One of the changes I have been demanding in every TES thread for the past 5 years is that they remove Mysticism. There isn't really anyway to fix it since the entire idea is dumb. You should never be able to stand there while the enemy kills itself by attacking you.

Because unlike you, apparently, I don't consider myself to be the centre of the entire universe and think my opinions are divine.
HAHAHAHAHA That's hilarious.

Well, for 26 years, I have been a hobbyist game programmer and I have been mostly focused on game design - particularly the gameplay mechanics, playing or trying easily over 10,000 games and have examined the values of their design. My dream is a career in game design and development. So, yeah. I have 'an opinion' on game design.

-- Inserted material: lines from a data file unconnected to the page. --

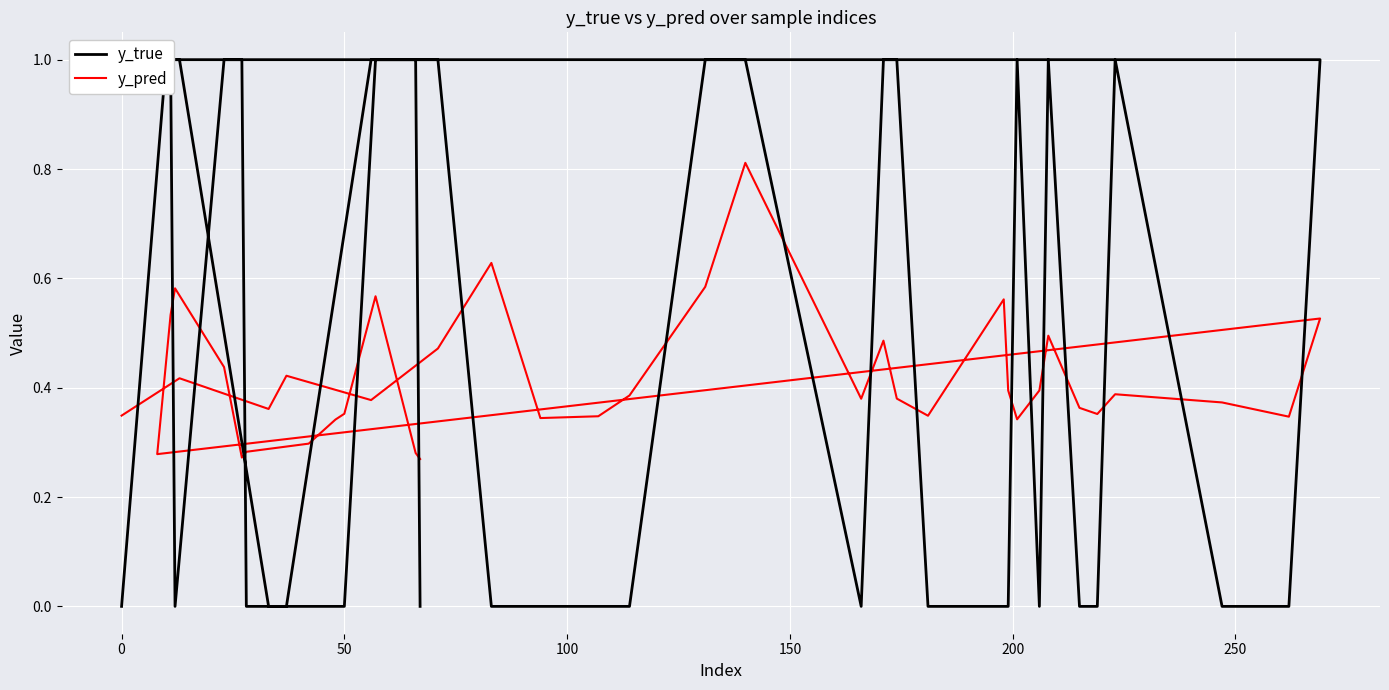

What is the value of the y_pred point at the 6th from the left?

0.4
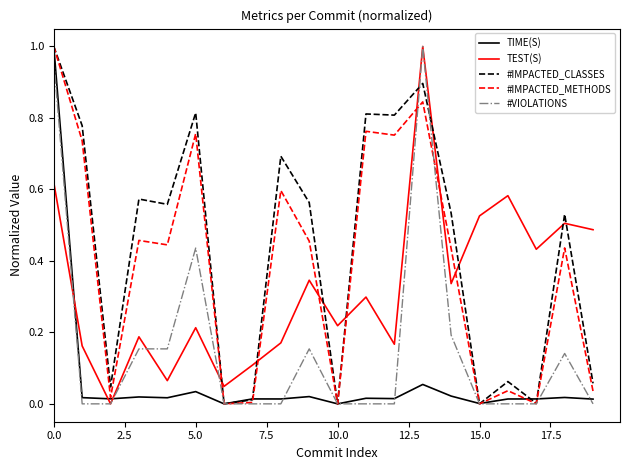

Count the number of data series in this chart.

5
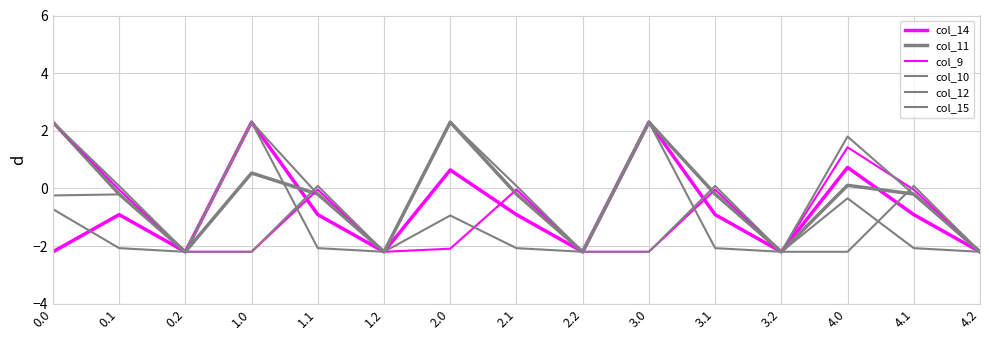

Reading left to right, what are all the values shown in this chart?

col_14: -2.2	-0.9	-2.2	2.3	-0.9	-2.2	0.6	-0.9	-2.2	2.3	-0.9	-2.2	0.7	-0.9	-2.2
col_11: 2.3	-0.2	-2.2	0.5	-0.2	-2.2	2.3	-0.2	-2.2	2.3	-0.2	-2.2	0.1	-0.2	-2.2
col_9: 2.3	-0.0	-2.2	-2.2	-0.0	-2.2	-2.1	-0.0	-2.2	-2.2	-0.0	-2.2	1.4	-0.0	-2.2
col_10: 2.3	0.1	-2.2	-2.2	0.1	-2.2	2.3	0.1	-2.2	-2.2	0.1	-2.2	-2.2	0.1	-2.2
col_12: -0.2	-0.2	-2.2	2.3	-0.2	-2.2	2.3	-0.2	-2.2	2.3	-0.2	-2.2	1.8	-0.2	-2.2
col_15: -0.7	-2.1	-2.2	2.3	-2.1	-2.2	-0.9	-2.1	-2.2	2.3	-2.1	-2.2	-0.3	-2.1	-2.2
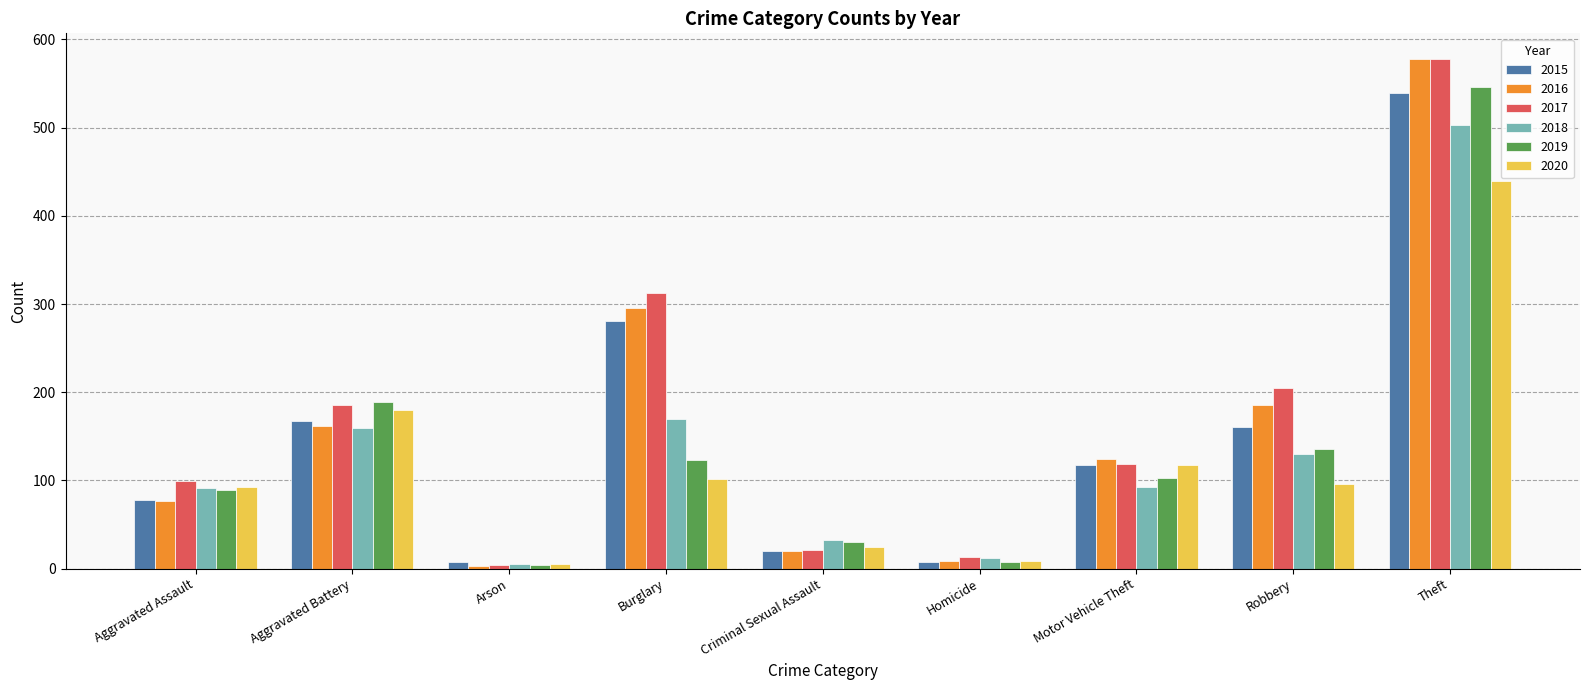

What is the label of the 4th bar from the left?

Burglary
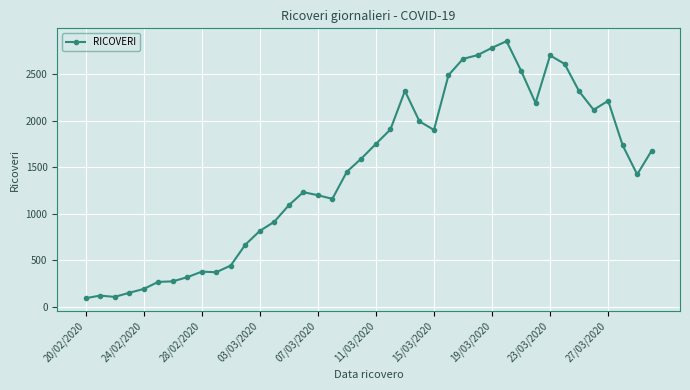

What is the value of the 33rd point from the left?

2699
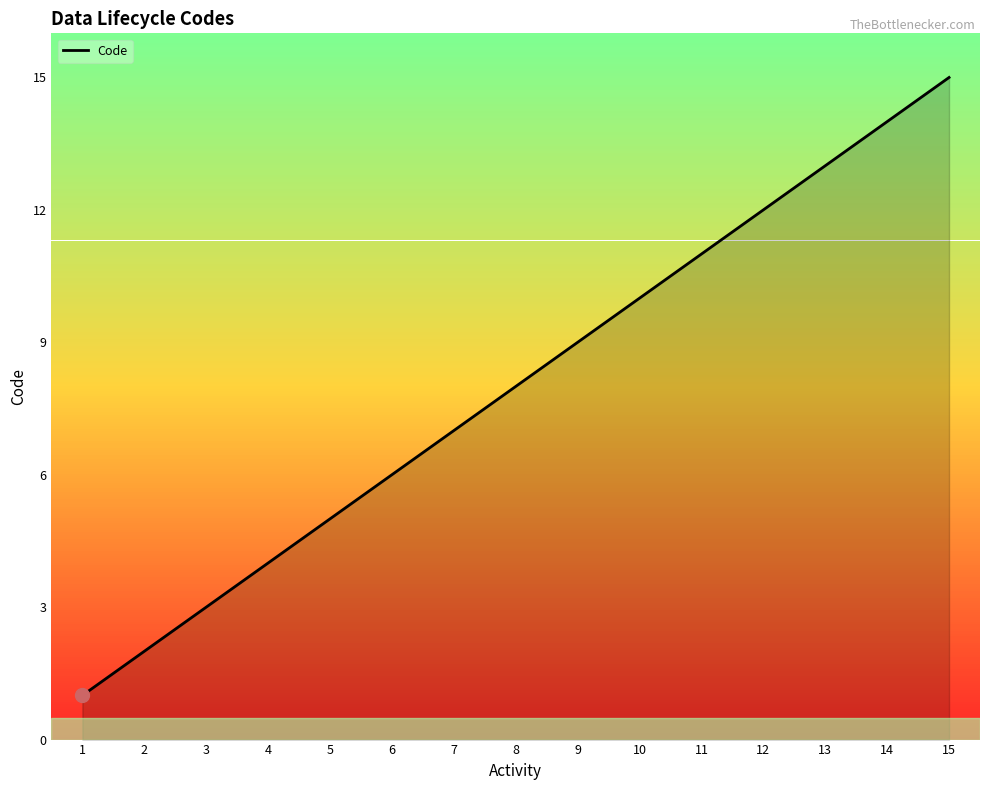

How many lines are shown in the chart?

1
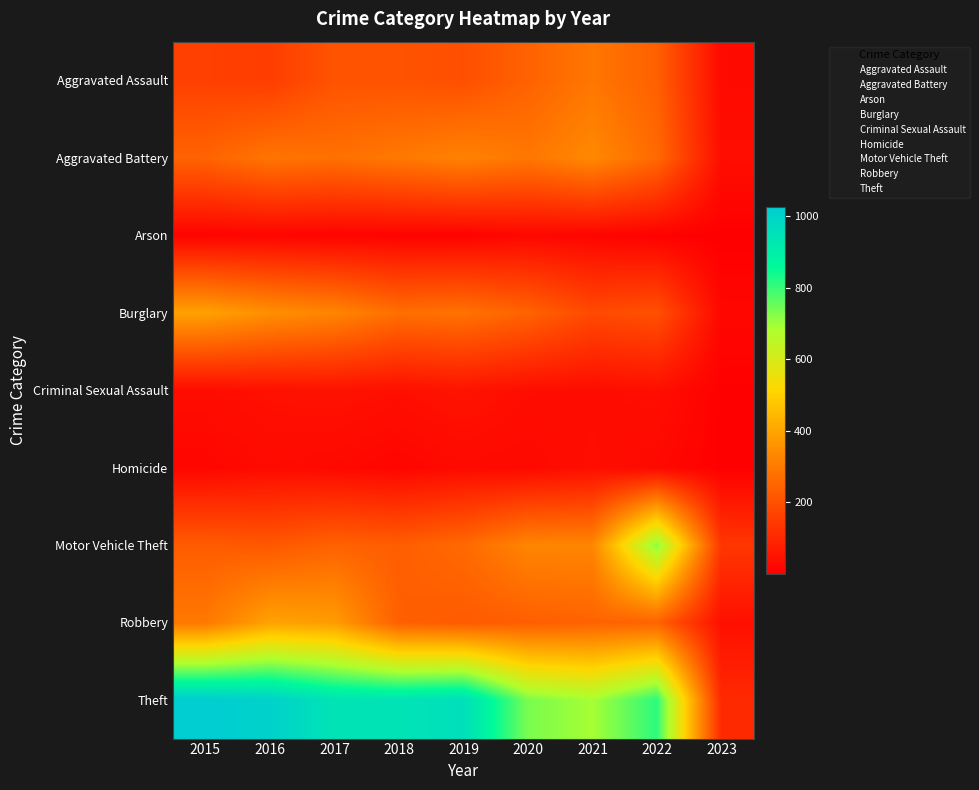

Which has a higher value, 2018 or 2023?

2018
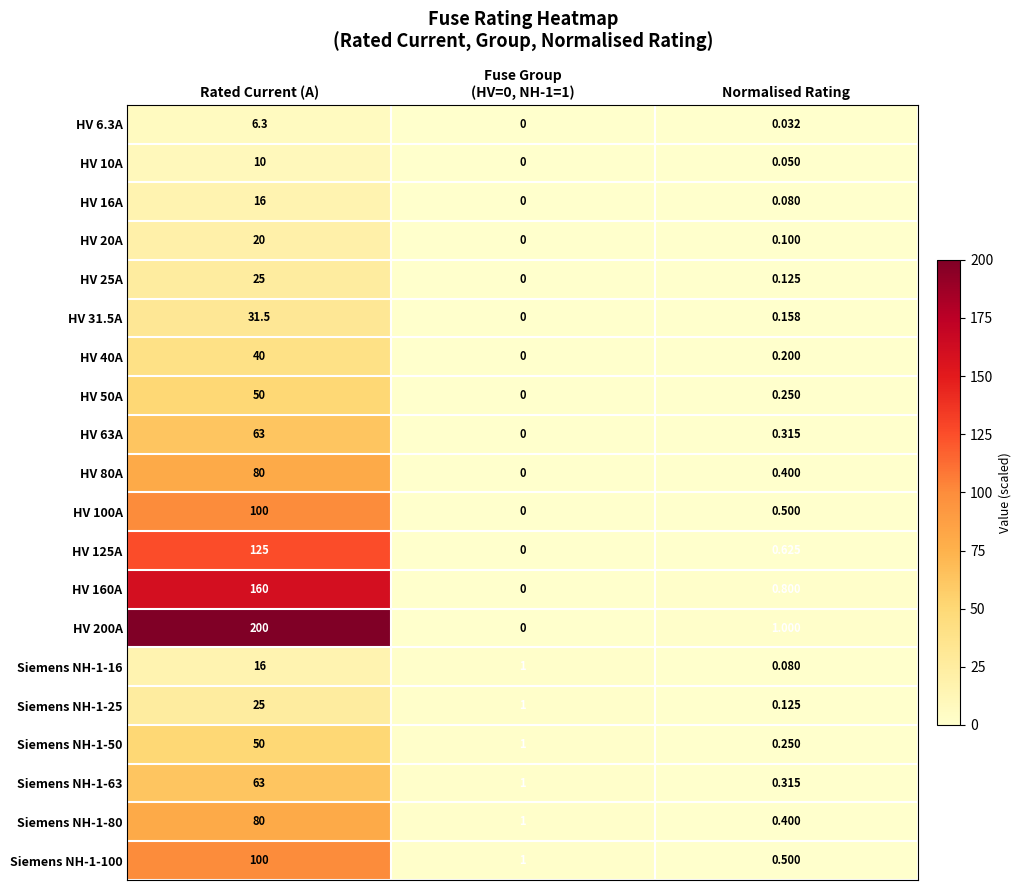

At which category is the sum across all series the highest?

Rated Current (A)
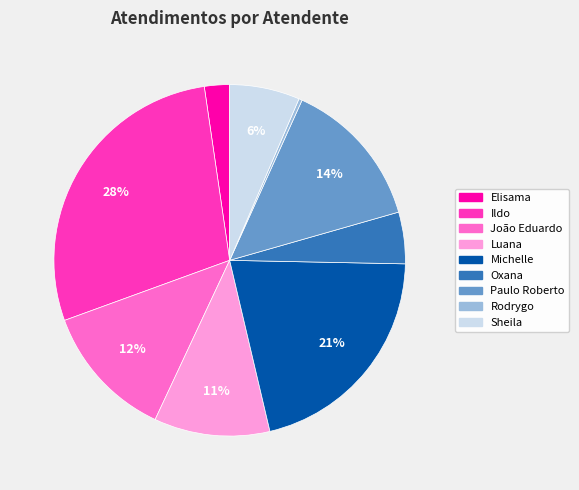

Is the sum of Ildo and Michelle greater than half?

No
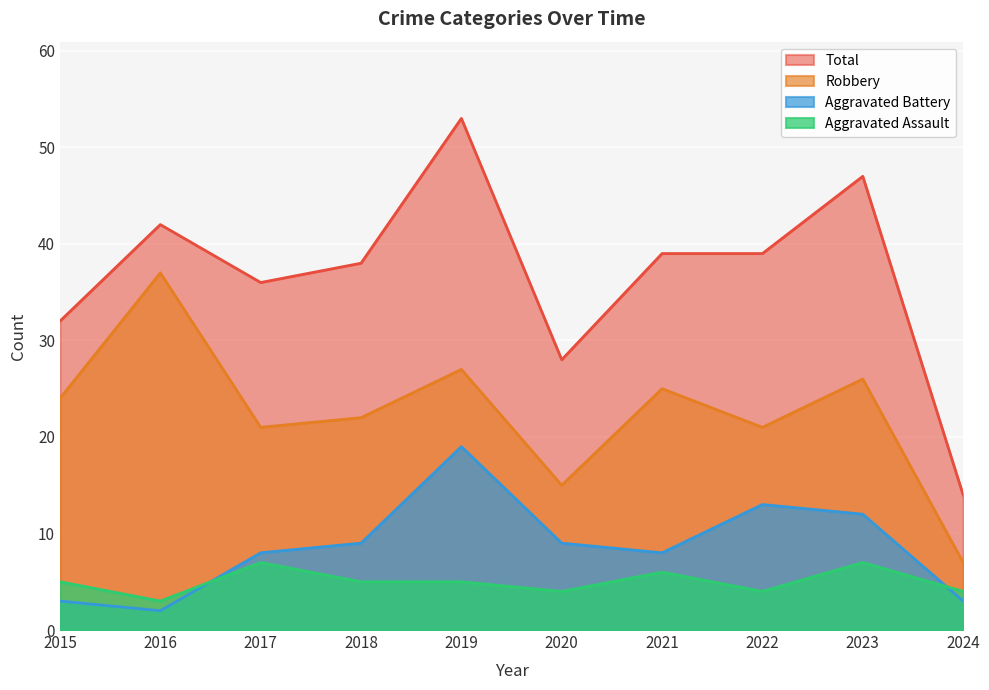

Reading right to left, extract all data points from this chart.

Aggravated Assault: 4	7	4	6	4	5	5	7	3	5
Aggravated Battery: 3	12	13	8	9	19	9	8	2	3
Robbery: 7	26	21	25	15	27	22	21	37	24
Total: 14	47	39	39	28	53	38	36	42	32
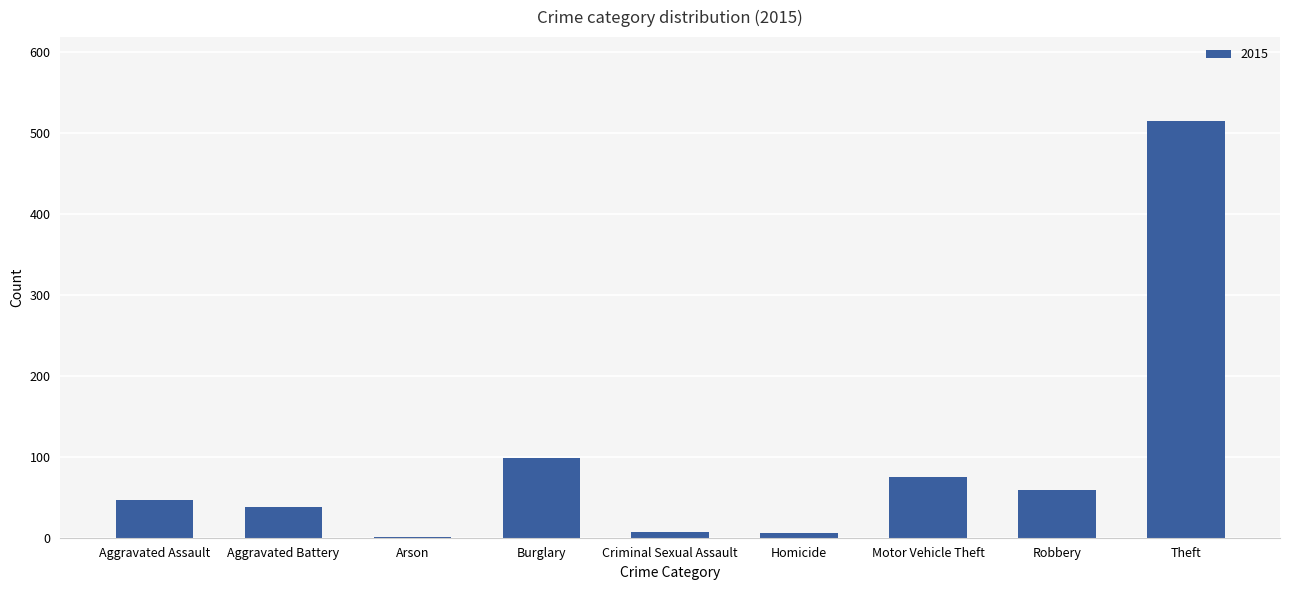

What is the greatest value displayed?

515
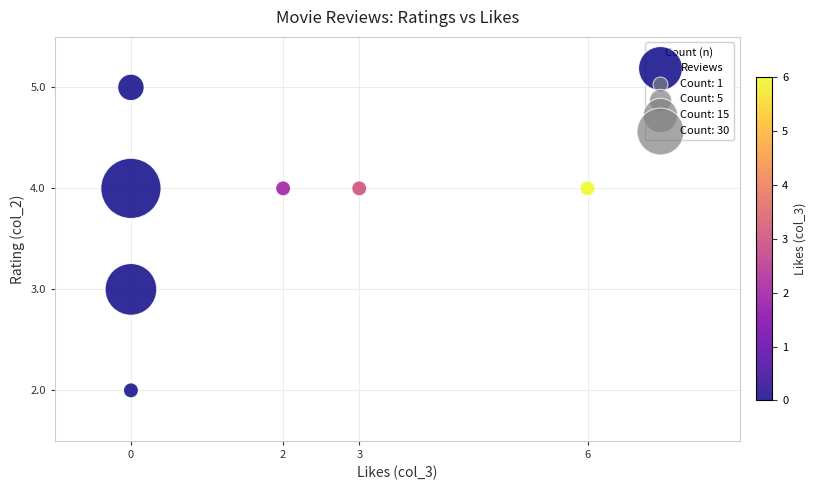

What is the range of Y values (max minus min)?

3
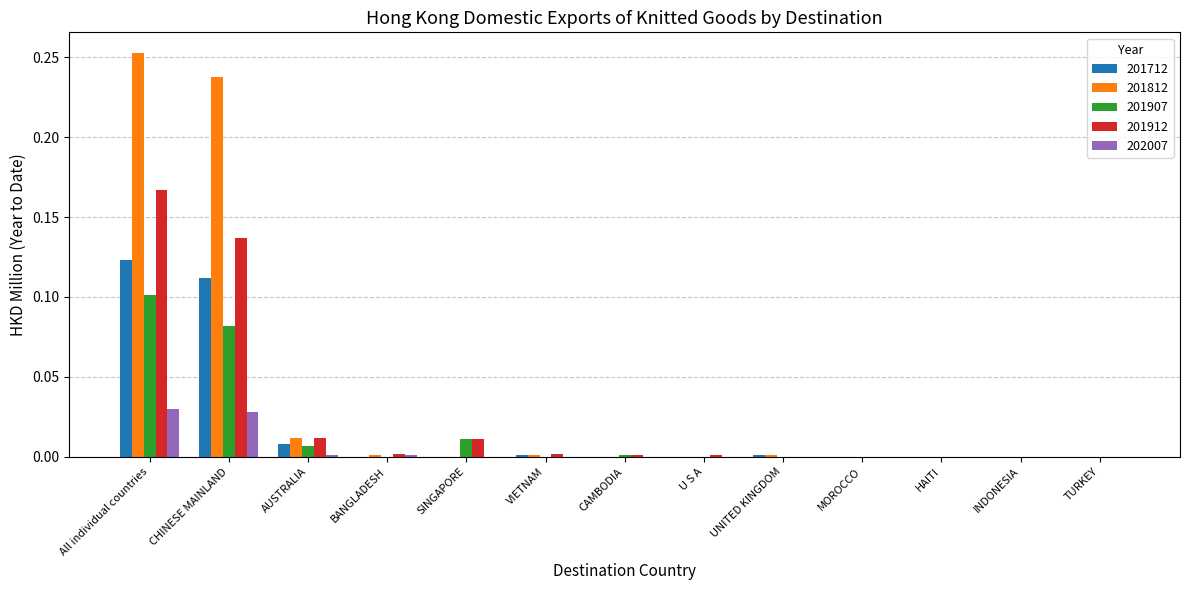

At which label does 201912 reach its peak?

All individual countries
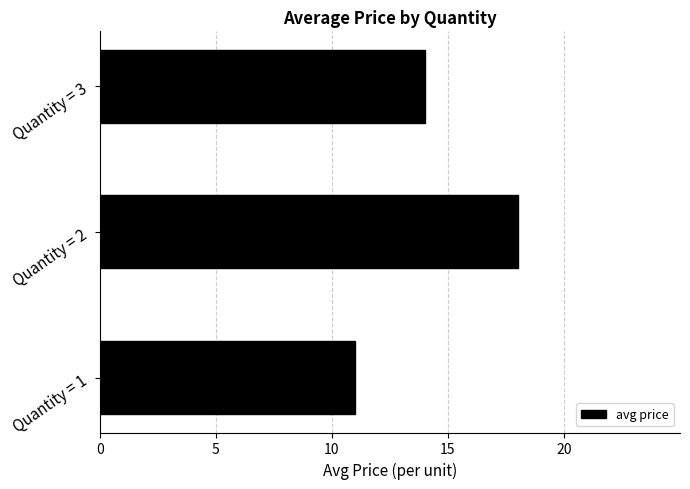

The value at Quantity = 3 is 19. True or false?

False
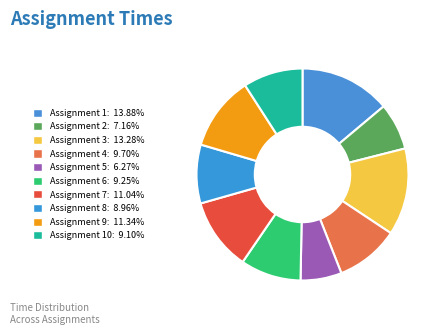

Count the number of slices in the pie.

10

My first computer was Black and White (no grays), and my second computer had 8 colors. One of them was Cyan and another was Magenta. Wow did those color choices suck, until I realized that they were AWESOME because they were IN COLOR.
 
Uh, your dictionary amazes me. Every improvement is a breakthrough? A breakthrough would be Bethesda coding in environmental shadows (and only for Bethesda, because the rest of the world managed to do that years ago)

I do believe they said that environmental shadows were going to be put on everything in the game.

Also, I liked Mysticism, but I'm fine with the spells being merged into other schools.